Further research is needed to determine contributions of otolaryngologic history to the development of IHP. However, there have been rare documented cases of pachymeningitis following chronic otitis media [22,23] as well as mastoiditis [23]. The pathogenesis of IHP from middle ear inflammation has been proposed to be mediated by venous return from emissary veins [22]. Our case differed, however, in that our patient’s symptoms persisted following bilateral tympanostomy and mastoidectomy, whereas the patients reported improvement after treatment of infection [22,23]. In patients with significant otolaryngologic and infectious history presenting with CN polyneuropathy, particularly in the presence of complications, IHP should remain on the differential. These patients should not only be aware of the possible complications that may arise, but also of the medical and surgical treatment options available. Although our patient did experience relapses of headaches over the course of six months during treatment with corticosteroids and rituximab, they were eventually able to achieve relief of complex neurologic symptoms, including dysphagia, dysarthria, and CN polyneuropathies, and have not needed further imaging.
Conclusions
IHP is a rare, chronic inflammatory disorder characterized by fibrotic thickening of the dura mater and can be suspected in patients with significant otolaryngologic or infectious history presenting with CN polyneuropathy or intractable neurologic symptoms that do not resolve after treatment of underlying otolaryngologic infection. The purpose of presenting this case is to keep IHP on the differential diagnoses in patients with intractable neurologic symptoms such as headache, CN palsies, dysarthria, or vision changes, especially if there is an infectious or otolaryngologic history.

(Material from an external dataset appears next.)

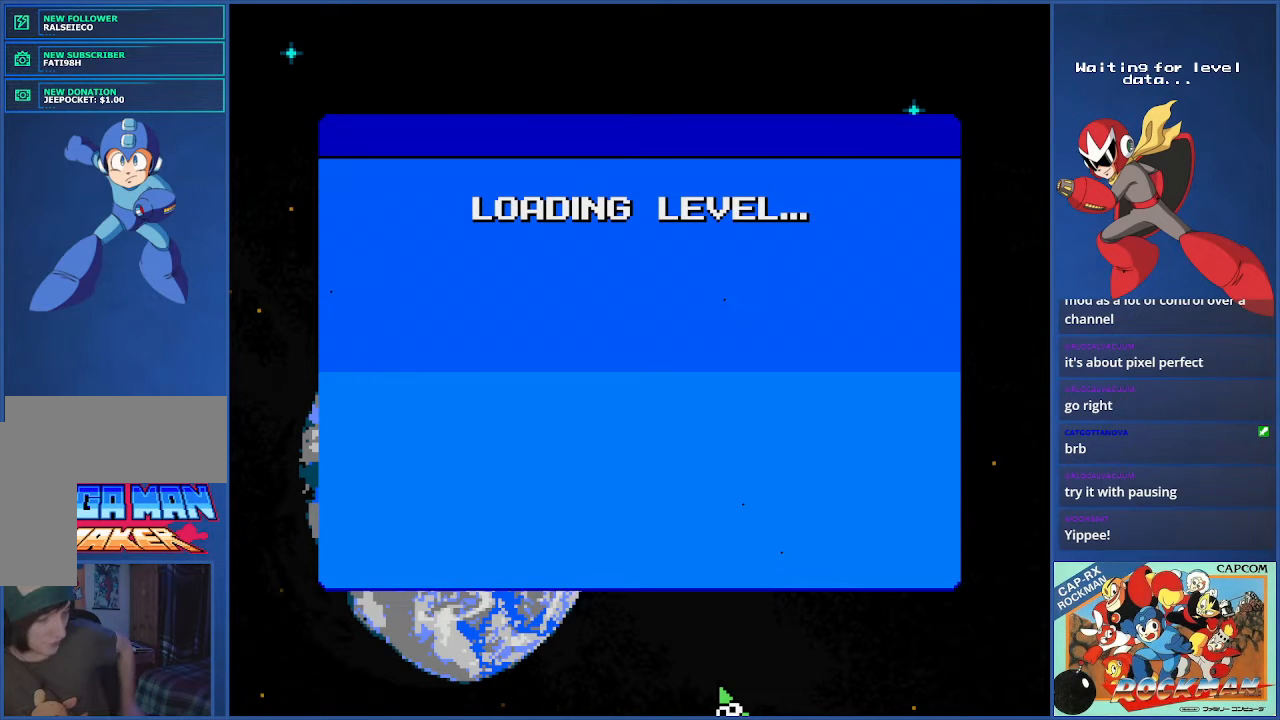
{"buttons": [], "events": []}
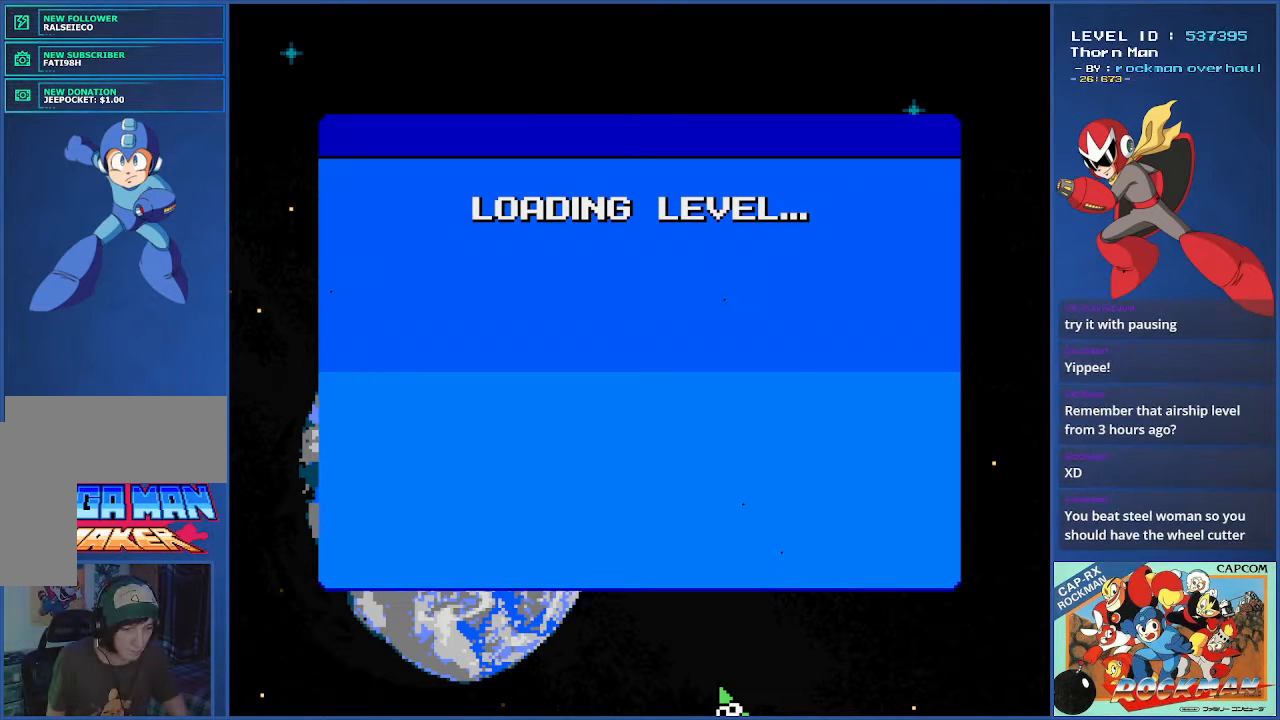
{"buttons": [], "events": []}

Although there is not currently a well-established association between otolaryngologic or infectious pathology to IHP, we believe that our case may be representative of a possible association due to venous proximity. More research is needed to determine if this is the case. IHP should also be kept on the differential diagnoses in GPA-suspected patients (due to positive ANCA, which often leads to misdiagnosis) presenting with complex neurologic symptoms following an upper respiratory infection. Managing IHP is often by first-line corticosteroid therapy although there remains the possibility of long-term adverse effects. In steroid-refractory cases, second-line long-term immunosuppressants such as rituximab or cyclophosphamide are often considered. Our case proves that recognizing and medically treating IHP early on is beneficial symptomatically and to the patient’s health, although there remains the possibility of symptom (in our case, headache) relapse. Thus, it is crucial to continue to follow these patients’ health testimonies and pursue further imaging or workup if necessary.